Across the board – from exercise to diet – specific funding for obesity awareness programmes remains low to non-existent. In China’s system of rigid central planning of budgetary allocations awareness of a problem can grow, but funding and new approaches are far slower to emerge, due to five year planning cycles. In 2009, as part of China’s $586bn (£384bn) fiscal stimulus package, the central government budgeted for billions more to go into the healthcare system, in the countryside and cities. However, none of this went to obesity prevention. While the number of researchers in the field has increased ground level activity remains small. According to China’s National Institute of Nutrition and Food Hygiene in Beijing, the country has just over 10,000 qualified nutritionists nationwide, but needs at least four million, based on international standards of one nutritionist for every 300 people.
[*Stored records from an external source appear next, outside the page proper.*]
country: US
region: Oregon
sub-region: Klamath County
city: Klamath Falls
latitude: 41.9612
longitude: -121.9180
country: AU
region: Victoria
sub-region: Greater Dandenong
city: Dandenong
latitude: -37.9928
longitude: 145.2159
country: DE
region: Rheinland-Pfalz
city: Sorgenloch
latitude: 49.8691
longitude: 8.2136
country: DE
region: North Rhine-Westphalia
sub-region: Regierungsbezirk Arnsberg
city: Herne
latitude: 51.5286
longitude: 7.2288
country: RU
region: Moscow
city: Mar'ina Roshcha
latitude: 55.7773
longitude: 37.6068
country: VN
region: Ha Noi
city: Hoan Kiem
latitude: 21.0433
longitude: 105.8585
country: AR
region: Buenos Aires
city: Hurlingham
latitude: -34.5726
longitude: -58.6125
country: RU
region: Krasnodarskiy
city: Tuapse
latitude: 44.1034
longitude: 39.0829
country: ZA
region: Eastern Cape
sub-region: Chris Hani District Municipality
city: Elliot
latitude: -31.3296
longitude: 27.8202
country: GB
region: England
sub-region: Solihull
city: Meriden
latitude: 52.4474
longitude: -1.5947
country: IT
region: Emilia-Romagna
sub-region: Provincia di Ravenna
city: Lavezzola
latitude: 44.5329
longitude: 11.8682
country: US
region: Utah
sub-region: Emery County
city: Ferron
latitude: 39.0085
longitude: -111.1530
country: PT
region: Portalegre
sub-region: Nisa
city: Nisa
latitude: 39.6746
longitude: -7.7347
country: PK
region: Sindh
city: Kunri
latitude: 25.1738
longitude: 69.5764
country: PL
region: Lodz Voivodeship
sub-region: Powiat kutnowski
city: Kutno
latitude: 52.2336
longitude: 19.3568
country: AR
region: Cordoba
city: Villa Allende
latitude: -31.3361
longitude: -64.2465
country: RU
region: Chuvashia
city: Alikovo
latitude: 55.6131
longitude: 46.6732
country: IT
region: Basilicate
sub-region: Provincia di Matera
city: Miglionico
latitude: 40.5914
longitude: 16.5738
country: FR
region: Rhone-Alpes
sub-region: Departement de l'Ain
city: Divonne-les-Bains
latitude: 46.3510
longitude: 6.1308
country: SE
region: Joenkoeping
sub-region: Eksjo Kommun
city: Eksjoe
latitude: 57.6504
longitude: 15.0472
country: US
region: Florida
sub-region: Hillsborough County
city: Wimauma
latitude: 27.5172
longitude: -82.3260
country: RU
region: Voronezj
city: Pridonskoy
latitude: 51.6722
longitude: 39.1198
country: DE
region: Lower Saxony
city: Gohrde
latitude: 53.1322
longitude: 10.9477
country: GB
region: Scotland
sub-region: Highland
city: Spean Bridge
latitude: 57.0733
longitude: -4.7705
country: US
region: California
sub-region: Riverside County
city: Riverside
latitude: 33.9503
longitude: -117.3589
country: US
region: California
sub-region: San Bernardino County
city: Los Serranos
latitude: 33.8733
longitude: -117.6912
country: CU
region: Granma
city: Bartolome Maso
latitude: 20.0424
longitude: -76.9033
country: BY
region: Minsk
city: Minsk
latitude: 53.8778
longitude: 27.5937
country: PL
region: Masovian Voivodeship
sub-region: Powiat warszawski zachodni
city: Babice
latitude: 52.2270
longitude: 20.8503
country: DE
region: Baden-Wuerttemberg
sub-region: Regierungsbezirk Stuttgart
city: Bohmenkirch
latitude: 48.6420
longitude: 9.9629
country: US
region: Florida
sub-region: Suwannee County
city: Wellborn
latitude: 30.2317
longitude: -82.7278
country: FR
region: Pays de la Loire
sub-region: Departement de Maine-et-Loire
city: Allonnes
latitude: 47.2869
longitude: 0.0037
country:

China still remains legislation-lite when it comes to obesity. In 2007 when new obesity stats made headline news some initiatives were launched – the central government ordered the building of more playgrounds and passed a law requiring students to exercise or play sports for an hour a day at school. While more playgrounds were built they were often not well thought out and did not encourage more active play, while many schools have disregarded the exercise regulations (often due to parental criticisms of wasted time away from academic studies) or circumvented them by using the time for drilling or simple mass playground exercises.
Similarly, a government initiative to institute mass exercises in workplaces was largely ignored by employers as inappropriate when staff have customers to deal with. At the same time the Chinese Nutrition Society launched a campaign – Eat Smart at School – aimed at cultivating healthy eating practices in schools. This emphasis on school meals followed research in Hong Kong where staple lunchtime dishes such as fried rice and noodles were found to be high in fat, cholesterol and sodium. In 2006 Hong Kong launched a campaign entitled EatSmart@school.hk to promote territory-wide healthy eating. The campaign included issuing new nutritional guidelines on school lunch for primary school students to guide caterers to provide balanced diets to 300,000 students in some 600 whole-day primary schools. China followed suit, though only schools in wealthier urban areas have realistically been able to afford the new lunches.
However, despite debate, there has been no adoption of any formal legislation regarding TV advertising of fast food or requirements to introduce additional warning labeling to products in the HFSS category.